Riyadh targets $11bn in water savings

20 March 2008
Saudi Arabia is aiming to make savings of $11bn from its water network in the latest phase of an efficiency drive, which could include raising tariffs and investing billions of dollars in stopping water leaking from the network.

Riyadh is planning to reduce the amount of water it is losing from its network from up to 35 per cent to just 7 per cent over the next 20 years. The efficiency drive could also involve Riyadh raising water tariffs sooner than previously expected.

The kingdom loses 1.1 million cubic metres a day (cm/d) of water, the equivalent of the daily drinking water supply to 15 cities.

“Recovering these losses looks very economical,” said Loay al-Musallam, deputy minister for planning & development at the Water & Electricity Ministry, speaking on the sidelines of MEED's Power and Water conference in Abu Dhabi on 17 March. “We will save more than $11bn over the next 20 years.”

Physical losses account for 25 per cent of the total water lost. This, coupled with commercial losses caused by inefficient metering, means the figure may be as high as 35 per cent.

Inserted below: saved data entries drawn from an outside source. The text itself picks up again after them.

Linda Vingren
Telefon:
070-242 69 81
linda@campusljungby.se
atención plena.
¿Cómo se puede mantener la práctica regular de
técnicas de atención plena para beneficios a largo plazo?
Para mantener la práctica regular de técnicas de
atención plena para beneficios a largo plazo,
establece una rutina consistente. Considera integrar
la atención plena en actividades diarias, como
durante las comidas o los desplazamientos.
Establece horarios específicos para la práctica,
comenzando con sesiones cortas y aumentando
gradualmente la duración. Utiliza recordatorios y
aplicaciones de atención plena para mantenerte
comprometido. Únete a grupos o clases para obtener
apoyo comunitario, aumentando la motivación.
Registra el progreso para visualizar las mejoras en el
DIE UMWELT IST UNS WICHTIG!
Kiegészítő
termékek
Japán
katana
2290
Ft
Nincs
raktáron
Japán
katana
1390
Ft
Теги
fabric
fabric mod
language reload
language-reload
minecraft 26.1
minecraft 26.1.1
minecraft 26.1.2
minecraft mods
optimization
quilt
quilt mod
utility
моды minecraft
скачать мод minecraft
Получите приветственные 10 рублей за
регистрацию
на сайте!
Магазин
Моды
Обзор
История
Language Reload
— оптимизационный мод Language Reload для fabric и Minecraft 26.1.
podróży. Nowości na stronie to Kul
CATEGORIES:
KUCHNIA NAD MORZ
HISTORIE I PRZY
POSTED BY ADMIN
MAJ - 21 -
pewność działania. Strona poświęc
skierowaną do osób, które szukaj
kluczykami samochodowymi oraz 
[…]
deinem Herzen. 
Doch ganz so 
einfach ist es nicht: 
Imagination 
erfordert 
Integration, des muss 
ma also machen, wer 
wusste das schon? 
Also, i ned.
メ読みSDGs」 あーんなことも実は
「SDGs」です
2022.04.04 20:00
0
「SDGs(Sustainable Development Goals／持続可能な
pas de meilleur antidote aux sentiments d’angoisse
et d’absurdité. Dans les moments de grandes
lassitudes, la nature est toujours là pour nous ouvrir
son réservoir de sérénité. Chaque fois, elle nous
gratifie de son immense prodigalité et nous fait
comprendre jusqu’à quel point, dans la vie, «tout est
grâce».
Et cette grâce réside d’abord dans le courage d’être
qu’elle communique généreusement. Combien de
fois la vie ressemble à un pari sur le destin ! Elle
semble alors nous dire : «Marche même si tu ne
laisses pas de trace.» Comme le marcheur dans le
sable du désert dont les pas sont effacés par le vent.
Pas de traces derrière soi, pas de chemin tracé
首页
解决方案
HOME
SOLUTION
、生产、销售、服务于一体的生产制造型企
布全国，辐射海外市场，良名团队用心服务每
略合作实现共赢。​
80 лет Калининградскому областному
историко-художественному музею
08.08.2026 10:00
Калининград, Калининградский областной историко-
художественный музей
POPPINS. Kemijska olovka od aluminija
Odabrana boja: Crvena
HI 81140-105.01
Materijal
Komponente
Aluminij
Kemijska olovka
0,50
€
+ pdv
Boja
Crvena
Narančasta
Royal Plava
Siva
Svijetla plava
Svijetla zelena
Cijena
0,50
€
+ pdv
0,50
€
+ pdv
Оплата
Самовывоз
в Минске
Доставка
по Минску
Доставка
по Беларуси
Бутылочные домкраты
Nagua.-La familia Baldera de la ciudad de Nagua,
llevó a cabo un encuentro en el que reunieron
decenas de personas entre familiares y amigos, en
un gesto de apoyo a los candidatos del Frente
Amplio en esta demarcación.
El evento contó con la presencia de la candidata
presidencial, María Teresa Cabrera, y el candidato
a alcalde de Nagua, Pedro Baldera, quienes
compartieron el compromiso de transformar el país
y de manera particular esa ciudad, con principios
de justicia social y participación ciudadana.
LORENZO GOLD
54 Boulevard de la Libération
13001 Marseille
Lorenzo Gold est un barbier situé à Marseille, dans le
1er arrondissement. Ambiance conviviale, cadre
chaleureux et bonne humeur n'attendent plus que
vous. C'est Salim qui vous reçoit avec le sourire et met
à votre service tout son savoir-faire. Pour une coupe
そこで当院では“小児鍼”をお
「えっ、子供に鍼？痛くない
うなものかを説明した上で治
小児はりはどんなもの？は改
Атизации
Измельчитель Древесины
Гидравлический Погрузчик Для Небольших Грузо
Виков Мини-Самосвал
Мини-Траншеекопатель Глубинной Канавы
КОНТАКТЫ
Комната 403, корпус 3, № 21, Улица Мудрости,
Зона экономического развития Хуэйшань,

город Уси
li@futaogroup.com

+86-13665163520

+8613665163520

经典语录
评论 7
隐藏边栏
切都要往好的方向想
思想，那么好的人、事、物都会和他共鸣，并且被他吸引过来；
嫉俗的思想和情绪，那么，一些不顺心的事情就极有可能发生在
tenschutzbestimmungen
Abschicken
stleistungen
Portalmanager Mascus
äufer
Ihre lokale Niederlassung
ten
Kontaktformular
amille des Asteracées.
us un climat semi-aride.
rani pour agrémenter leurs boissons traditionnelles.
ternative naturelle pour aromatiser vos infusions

International operators awarded management contracts for water and wastewater networks under a public-private-partnership (PPP) scheme will be given the task of reducing the amount of water that is unaccounted for in their cities.

It will require a $1.7bn investment, which should be recouped quickly, according to Al-Musallam. “The payback period is only four years,” he said. “The [net] saving will be $9.3bn.”

The ministry plans to complete its network privatisation programme within three to four years. It has already awarded the management contracts for Riyadh and Jeddah to France's Veolia and Suez respectively.

A consultancy tender for Medina, Mecca and the Greater Dammam and Al-Khobar area has also been issued. The contracts for these cities should be agreed before the end of the year.

Management contracts for six more urban areas - Tarif, Buraida and Onaizah, Khamis Mishayat and Abha, Tabuk, and Jubail and Al-Hofuf - will follow in the near future (MEED 10:03:08).

Consuming around 3.8 million cm/d of water, the cities have a combined population of more than 14 million and account for 74 per cent of all the water used in the kingdom.

As part of its efficiency drive, the ministry plans to eventually raise water tariffs. Initially, it planned to do so only after the six seven-year management contracts had expired. Now, says Al-Musallam, this could happen sooner.

“Happy customers will definitely accept any increase in tariff, but there is no intention to raise tariffs in the near future,” he says.

Last year, Water & Electricity Minister Abdullah al-Hussayen said the government was considering “drastic” changes to water tariffs to reduce consumption (MEED 27:7:08).

Wastewater treatment plants are also being privatised under a separate process, with requests for proposals due to be issued for the network in Riyadh within two months. The ministry is awaiting approval from the Supreme Economic Council for its privatisation strategy (MEED 1:02:08).

The ministry is also planning to launch a second PPP programme covering wastewater distribution networks. Private companies will build the infrastructure to supply customers with treated sewage effluent. “They will take the water at the boundary of the wastewater treatment plants, identify customers and be in charge of marketing,” Al-Musallam said.

The new networks could sell the treated effluent to district cooling plants and other private buyers.

Tariffs for the distribution of the treated effluent will not be subsidised by the government.

“The price will not be regulated,” Al-Musallam told the MEED conference on 17 March. “We are looking for full cost recovery. There is a huge demand for treated effluent.”

He added that the first opportunity might emerge in Riyadh, which has a population approaching 5.5 million people and produces more than 1 million cm/d of treated effluent.

This could lead to sales of 800,000 cm/d of water with a value of at least $4bn over a 25-year period.

Riyadh is also planning significant reforms to its power sector, in an effort to cope with demand which is expected to rise fourfold over the next 25 years.

Saudi electricity consumption could reach 140,000MW in 2032 compared with 35,000MW in 2007, according to the first long-term power forecast by the Water & Electricity Ministry.

The figures are based on the assumption that the population of Saudi Arabia will grow by at least 50 per cent over that time, rising from 22 million people today to reach 33-39 million.

The five economic cities being developed in the kingdom will need 10,662MW in 2030, according to the ministry.

Riyadh's Supreme Economic Council is studying a restructuring plan for the kingdom's electricity system that could lead to the Saudi Electricity Company bring broken up into several different power generating companies and private investment being brought into the kingdom's transmission system.